A Look At ETF Trading Strategies For Beginners

by Patrick Deaton on 2009/12/08

When looking at ETF trading strategies a person just entering trading will want to evaluate many factors. Some strategies are geared toward a specific type of trading. When coupled with a system or method that is not geared toward that same type of trading a person can find themselves in an unexpected reversal.

Many people get into ETF trading using an active short term trading strategy. This is a very risky type of strategy if a person does not have the knowledge that is necessary about the sectors that are being traded in. In many cases, day traders are making trades on several sectors during a day based on what they see happening in the moment. For active short term trading strategies to be effective a person needs to know the trends of the sectors they are working in to make knowledgeable decisions about the blips occurring in a sector on a daily basis. This lack of preparation and analysis is one reason that day traders overall do not make the consistent gains that traders who have done their homework make.

A stop-loss order can keep you from losing more than you intend when trading. ETF trading can move very quickly and you will want to set a stop-loss order so that you don't get caught in a reversal when you aren't prepared. Many people set a 10% stop-loss order which takes the emotional factor out of moving on changes.

Often times a person will get stuck on one strategy or system that has worked well in the past with a sector and not want to change strategies or systems for another sector. It is very important to learn about systems and strategies and which sectors they are most effective in. When the correct strategy and system are applied to the correct sector a person can make substantial gains.

When diversifying ETFs it is important to spread the risk of the sectors at the level of risk you are willing to endure. Diversifying into a portfolio that has a majority of high risk ETFs will increase the risk for loss. When first starting out, it is always wise to have more weight on the low risk side of your trading portfolio. This will give you the cushion needed to supplement the high risk losses that normally occur during the first two years of trading.

Using a system that employs trend following and setting buy and sell limits with your strategy will reduce the possibility of taking a fall in trading. The technical indicators are derived from researching the moving average, trading volume, and other historic data of a sector and setting the limits based of the trends that emerge from the data.

Many portfolios that are established for long-term investment purposes us the Buy and Hold strategy. This strategy looks toward a diverse group of low-risk ETFs that provide slow and steady growth. The ETFs most often in this type of portfolio are financial products that have a relatively steady growth over a long period of time. The investor is rarely involved with their portfolio to the extent that reallocation is made on a regular basis. In most cases a company handling the portfolio makes decisions about moving or trading ETFs on a regular schedule.

Many people with a mixed investment portfolio look at their funds on a yearly basis to see how they have done for the year. These individuals rarely trade their funds. They may be investing for retirement or other long term goals and are not looking for quick gains. They want a steady growth over a long period of time. These types of people are normally involved in a Buy and Hold strategy.

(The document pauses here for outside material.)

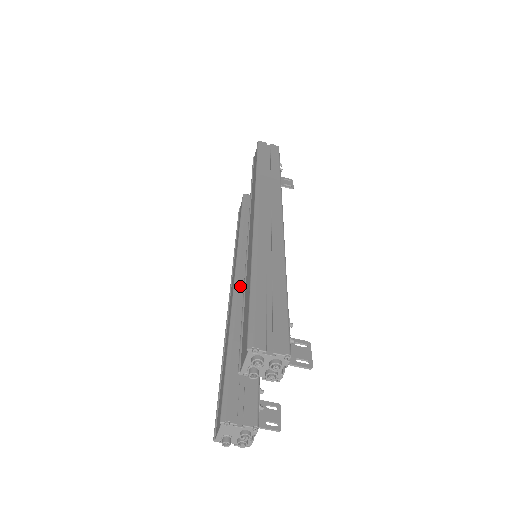
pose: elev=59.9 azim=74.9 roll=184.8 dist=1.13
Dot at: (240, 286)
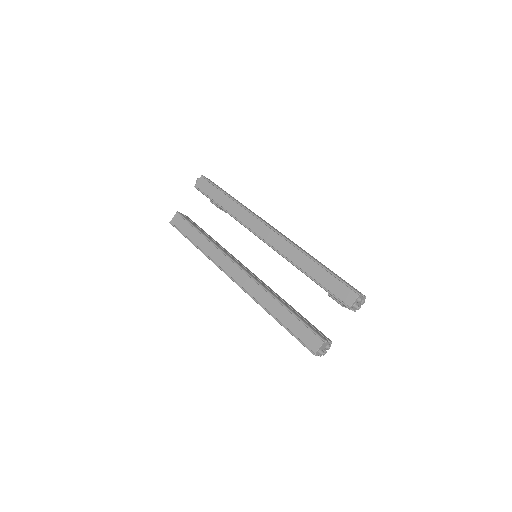
Dot at: (252, 275)
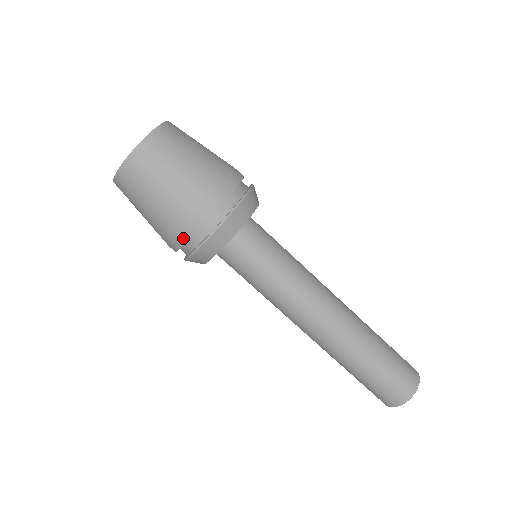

An investor who is going to be more active with their mixed portfolio, but not to the extent that they are in a higher risk for trades may use the Active Long Term trading strategy. This strategy is also diversified over several low-risk ETFs that are offering steady growth and positive overall profit to their portfolio.

When deciding on the type of strategy that will be most effective, you will want to look at the variables that make that strategy effective. When a strategy and system are geared toward long-term trends, a person will find that Active short term trading can dissolve a profit base very quickly.